Entraram e foram guiados até o salão principal, onde foram recebidos pela Rainha, acompanhada de dois guardas completamente cobertos por armaduras. O mordomo fez uma reverência e se dirigiu até a ponta direita de um grupo de pessoas reunidas em uma fila horizontal, no meio do grande salão.
A Rainha, sem perder tempo, apontou para os suspeitos, encheu os pulmões e começou:
— As duas camareiras, o jardineiro, o chefe de cozinha, a cozinheira, o tesoureiro, o organizador real, o escudeiro, o cavaleiro real, o médico real, a Duquesa, o bobo da corte e o mordomo… esses são todos que estavam no castelo quando aconteceu o atentado ao meu marido.

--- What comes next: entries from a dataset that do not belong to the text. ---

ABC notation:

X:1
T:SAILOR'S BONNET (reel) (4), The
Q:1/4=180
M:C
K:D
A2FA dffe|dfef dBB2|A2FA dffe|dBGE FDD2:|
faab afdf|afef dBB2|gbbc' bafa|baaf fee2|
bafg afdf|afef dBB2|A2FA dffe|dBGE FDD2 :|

Se virou para Charlie e prosseguiu:
— Deixo tudo em tuas mãos, senhor Mighnovit! Por favor, encontre o criminoso para que ele pague com sua vida! — apontou para os dois homens de armadura. — Esses guardas estarão à sua disposição. Caso precise de mim, estarei nos aposentos reais, cuidando de meu marido. Conto com você!
Segundos depois a Rainha já havia desaparecido pelo imenso corredor.

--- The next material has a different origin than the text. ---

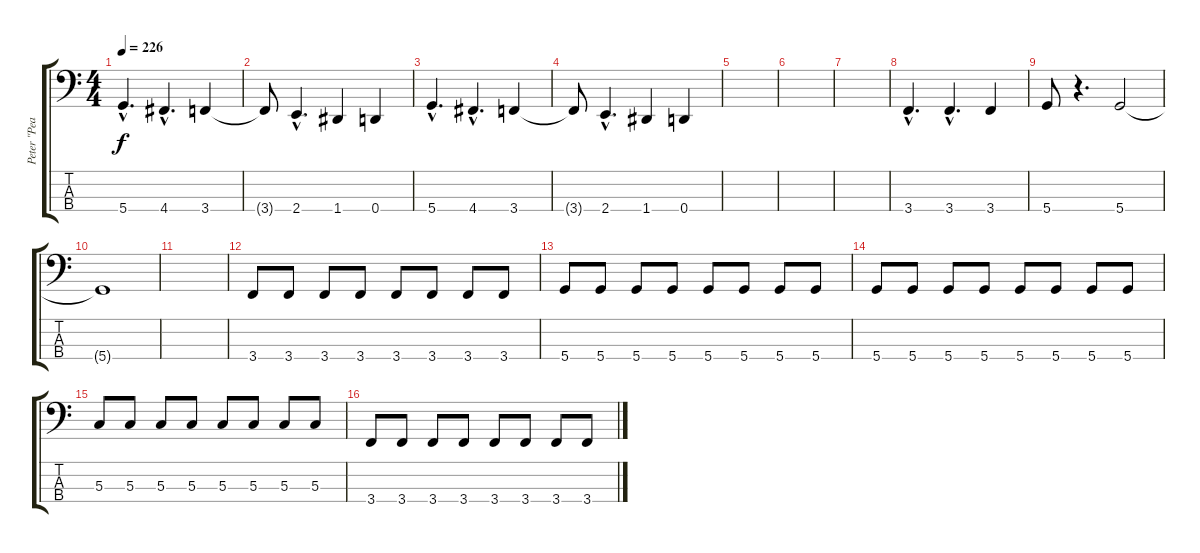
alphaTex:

Charlie também não perdeu tempo e foi direto ao trabalho. Ele percorreu a fila olhando nos olhos de cada um dos treze suspeitos. Depois, retornou lentamente para a frente deles com a mão em seu queixo. Então, bruscamente, retirou seu chapéu e o arremessou com força no peito de um senhor de idade, que estava no meio da fila.
— O assassino é ele! — gritou o detetive, apontando para o velho. — Guardas!! — ordenou, para homens atrás de si.